REFORMASI telah menegakkan eksistensi dan substansi Keistimewaan DIY melalui proses yang lama dan alot. Baru pada 2012 UUK DIY diterbitkan. Padahal sudah sejak awal reformasi bergulir rakyat Yogya menghendaki legalitas itu. Namun waktu yang lama itu menjadi sebuah proses belajar tersendiri, sebelum akhirnya kita merumuskan Keistimewaan DIY.
Perjalanan sejarah berbangsa dan bernegara sejak 1945 hingga sekarang perlu dimaknai sebagai proses belajar. Wajar jika dalam belajar ada kesalahan dan kegagalan. Wajar pula jika proses belajar itu merupakan proses mencaricari mencoba-coba. Yang mengacaukan adalah masuknya faktor kepentingan di dalam proses belajar itu. Para politisi memanfaatkan setiap kelambanan dan kegagalan dalam proses belajar. Sebagai contoh, awalnya ‘Demokrasi Pancasila’Orde Baru dimaksudkan sebagai koreksi dan revisi pelaksanaan ‘Demokrasi Terpimpin’ Orde Lama. Namun dalam praktik, tak ada reformasi, malahan semakin otoriter. Reformasi 1998 juga digulirkan dengan maksud koreksi dan revisi. Kenyataannya? KKN tetap merebak, belum muncul banyak pemimpin negarawan. Malahan, potensi konflik SARAmeningkat.

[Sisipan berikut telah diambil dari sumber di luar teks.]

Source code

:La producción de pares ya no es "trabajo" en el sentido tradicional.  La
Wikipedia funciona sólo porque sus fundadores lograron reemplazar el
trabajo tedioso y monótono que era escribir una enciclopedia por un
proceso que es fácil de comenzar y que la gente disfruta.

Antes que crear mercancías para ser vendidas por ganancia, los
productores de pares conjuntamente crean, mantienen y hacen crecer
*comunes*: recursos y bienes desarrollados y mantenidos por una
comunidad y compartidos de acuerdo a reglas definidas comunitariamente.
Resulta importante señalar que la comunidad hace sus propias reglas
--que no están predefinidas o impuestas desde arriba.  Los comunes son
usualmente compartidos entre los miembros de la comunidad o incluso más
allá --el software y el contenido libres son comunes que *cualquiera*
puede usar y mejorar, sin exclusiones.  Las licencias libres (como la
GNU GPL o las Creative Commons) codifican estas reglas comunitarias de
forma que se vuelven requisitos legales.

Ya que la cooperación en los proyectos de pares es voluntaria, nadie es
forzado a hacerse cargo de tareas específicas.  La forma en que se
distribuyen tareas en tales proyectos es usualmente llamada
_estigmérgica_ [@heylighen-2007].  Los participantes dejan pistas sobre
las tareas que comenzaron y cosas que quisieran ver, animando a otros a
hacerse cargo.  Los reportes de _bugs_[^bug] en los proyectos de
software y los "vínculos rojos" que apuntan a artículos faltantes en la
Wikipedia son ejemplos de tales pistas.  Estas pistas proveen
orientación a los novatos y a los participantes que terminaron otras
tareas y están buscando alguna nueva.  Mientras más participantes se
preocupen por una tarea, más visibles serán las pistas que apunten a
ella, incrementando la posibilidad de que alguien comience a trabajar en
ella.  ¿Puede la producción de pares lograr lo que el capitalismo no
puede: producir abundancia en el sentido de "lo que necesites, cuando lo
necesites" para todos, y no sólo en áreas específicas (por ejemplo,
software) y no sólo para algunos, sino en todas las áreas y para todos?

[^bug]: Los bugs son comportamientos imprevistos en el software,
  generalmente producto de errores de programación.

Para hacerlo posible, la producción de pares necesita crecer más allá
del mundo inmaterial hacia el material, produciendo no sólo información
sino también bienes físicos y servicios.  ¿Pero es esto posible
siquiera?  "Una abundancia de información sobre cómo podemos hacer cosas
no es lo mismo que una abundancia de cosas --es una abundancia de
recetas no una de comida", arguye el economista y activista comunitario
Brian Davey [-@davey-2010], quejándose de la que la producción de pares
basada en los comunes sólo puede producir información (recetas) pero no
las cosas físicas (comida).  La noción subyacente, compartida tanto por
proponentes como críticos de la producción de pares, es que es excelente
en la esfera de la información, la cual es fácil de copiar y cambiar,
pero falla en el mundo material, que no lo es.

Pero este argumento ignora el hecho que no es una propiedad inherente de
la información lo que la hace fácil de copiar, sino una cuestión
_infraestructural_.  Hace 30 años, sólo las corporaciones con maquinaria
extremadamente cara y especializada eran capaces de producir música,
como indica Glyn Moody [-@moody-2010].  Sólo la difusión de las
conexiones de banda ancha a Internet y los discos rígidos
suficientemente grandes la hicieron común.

Proses belajar mencakup proses memahami, menganalisa, dan mensintesa. Ambillah contoh dalam penetapan dasar negara. Kita mulai dengan memahami diri sendiri, keunikan, dan kebutuhan bangsa sendiri. Lalu kita saling mencurah gagasan tentang isme-isme dan ideologi-ideologi. Kita menjajaki, mengkaji dan menganalisa beragam kemungkinan dasar negara. Akhirnya, kita melakukan sintesa dengan memadukan berbagai ideologi itu secara komprehensif.
Melahirkan Pancasila
Proses belajar seperti itulah yang melahirkan Pancasila. Dalam sidang Badan Penyelidik Upaya Persiapan Kemerdekaan Indonesia (BPUPKI), founding fathers saling menyampaikan alternatif dasar negara. Lalu pada 1 Juni 1945, Bung Karno melakukan sintesa dengan memadupadankan pandangan itu dalam sebuah ideologi. Pancasila lahir sebagai ideologi komprehensif yang merangkum prinsip religiositas, humanisme (internasionalisme), nasionalisme, demokrasi, dan sosialisme. Dunia pun mengapresiasi cara belajar analisa-sintesa bangsa ini.
UUK DIY juga lahir melalui proses belajar analisis-sintesis yang komprehensif. Terutama pada era Pemerintahan Susilo Bambang Yudhoyono (SBY), curah gagasan terjadi, termasuk di media. Ada yang sangat menekankan demokrasi sehingga tak rela jika di DIY tak ada pemilihan gubernur. Yang lain fanatis dengan kepemimpinan raja dalam sistem monarki Yogya. Sementara itu kalangan cendekiawan mencoba mencari jalan tengah seperti melontarkan alternatif monarki konstitusional untuk DIY.
Perdebatan karena perbedaan pemikiran selama masa penggodokan RUUK DIY kala itu sejatinya berdampak positif. Pertama, membangun mentalitas kritis dan evaluatif. Kedua, menumbuhkan proses belajar analisa-sintesa. Hal itu tampak dalam perumusan tentang tujuan Keistimewaan dalam UUK DIY yang merupakan buah pemikiran yang mensintesakan antara demokrasi dan monarki.
Proses belajar dan pengambilan keputusan merupakan dua hal yang penting. Proses belajar tanpa pengambilan keputusan bisa kontraproduktif. Terlalu banyak analisa sering membuat kita lumpuh. Inilah yang terjadi dalam proses belajar kita tentang dasar negara. Sejak 1945 sampai sekarang sepertinya tidak pernah final. Pancasila, masih ada-ada saja yang melawan, menggoyahkan, menyangkal. Keputusan pemerintahan Jokowi untuk menegakkan Pancasila sebagai satu-satunya asas adalah langkah tepat agar bangsa ini tidak lumpuh.